| Fragmento de texto |

──────────

Gente que al viejo estilo de los tan mentados agentes encubiertos de la KGB, escribía mensajes con tinta invisible y recibía dinero clandestino, escondido en bolsas que se intercambiaban en medio de aglomeraciones.

En total, el FBI detuvo a once personas que disimulaban su condición, viviendo como si integraran típicas familias estadounidenses, en sitios como Yonkers, Boston o Virginia. Un dato adicional llama la atención: uno de los detenidos se informó en un principio que había nacido en Uruguay, aunque luego eso fue puesto en duda.

Este último detalle por sí solo no dice mucho, pero lleva a recordar lo importante que fue Uruguay para los espías rusos, en los años más álgidos de la “Guerra Fría”. Aquí, la organización de espionaje soviética KGB tenía gran movimiento. Por un lado podía contar con los miembros del Partido Comunista local, dispuestos a actuar con desparpajo en acciones a menudo violentas.

Fue así que cuando en 1948 se estrenó el filme “La Cortina de Hierro” trataron de impedir la exhibición, atacando el Cine Trocadero. Y aunque hasta un diputado comunista fue acusado de intervenir, el asunto se diluyó. Por otro lado, la KGB tenía su red de agentes encubiertos. Muchos simulaban oficiar como eficientes funcionarios, actuaban dentro de los partidos tradicionales o bien tenían como pantalla el ser meros comerciantes en, por ejemplo, obras de arte y antigüedades.

Esto último se relata claramente en el libro “Nombre clave: Patria” de Raúl Vallarino, sobre la espía que se aseguró una situación legal en el país, casándose nada menos que con el famoso escritor y pianista (anticomunista) Felisberto Hernández.

──────────

| Extracto de datos |
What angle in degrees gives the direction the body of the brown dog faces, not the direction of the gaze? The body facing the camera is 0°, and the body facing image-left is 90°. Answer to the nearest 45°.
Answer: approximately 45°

──────────

| Tarea A |
Responda según el texto sobre el espionaje soviético en Uruguay:
(i) ¿A cuántas personas detuvo el FBI?
(ii) ¿En qué año se estrenó el filme "La Cortina de Hierro"?
(iii) ¿Con quién se casó la espía del libro "Nombre clave: Patria"?
| Tarea B |
Indique si cada afirmación concuerda con el texto sobre el espionaje soviético en Uruguay, y cite las palabras que lo deciden:
(i) Los detenidos por el FBI vivían como familias estadounidenses típicas.
(ii) Se confirmó que uno de los detenidos había nacido en Uruguay.
(iii) Un diputado comunista fue condenado por el ataque al Cine Trocadero.
| Tarea C |
Retome el texto sobre el espionaje soviético en Uruguay y continúelo a partir de su última oración.

| Respuesta A |
(i) A once personas.
(ii) En 1948.
(iii) Con el escritor y pianista Felisberto Hernández.

| Respuesta B |
(i) Sí: "viviendo como si integraran típicas familias estadounidenses".
(ii) No: "aunque luego eso fue puesto en duda".
(iii) No: "aunque hasta un diputado comunista fue acusado de intervenir, el asunto se diluyó".

| Respuesta C |
A esta altura, creo que no está demás recordar un episodio nunca antes revelado: cierta vez estos señores de la KGB, se allegaron a un uruguayo que estaba en París. Corría el año 1952. Le regalaban caviar, trataban de ser sus amigos y un día le aseguraron que le ofrecían hacerse agente de la KGB y que el interés por tal reclutamiento lo había expresado en persona, nada menos que el temible Lavrenti Beria.

El uruguayo rechazó firmemente la “invitación”. Pero lo peor fue que no los tomó en serio. Volvió a Uruguay creyendo que con eso se desligaría de los sujetos.

A poco de estar en Montevideo, apareció un diplomático de la embajada soviética, reiterando la “invitación”.

El uruguayo lo echó. Furioso, el hombre de la KGB le aseguró que le iban a ocurrir cosas terribles. Y así fue. El uruguayo, intimidado, se alejó de todas sus actividades. En los últimos años de su vida, replegado en su retiro, leía mucho. Especialmente novelas de John Le Carré. No dudo que si viviera, ahora estaría leyendo con interés las noticias que llegan de Estados Unidos, dando cuenta de esta nueva floración de espías rusos de segunda o tercera generación.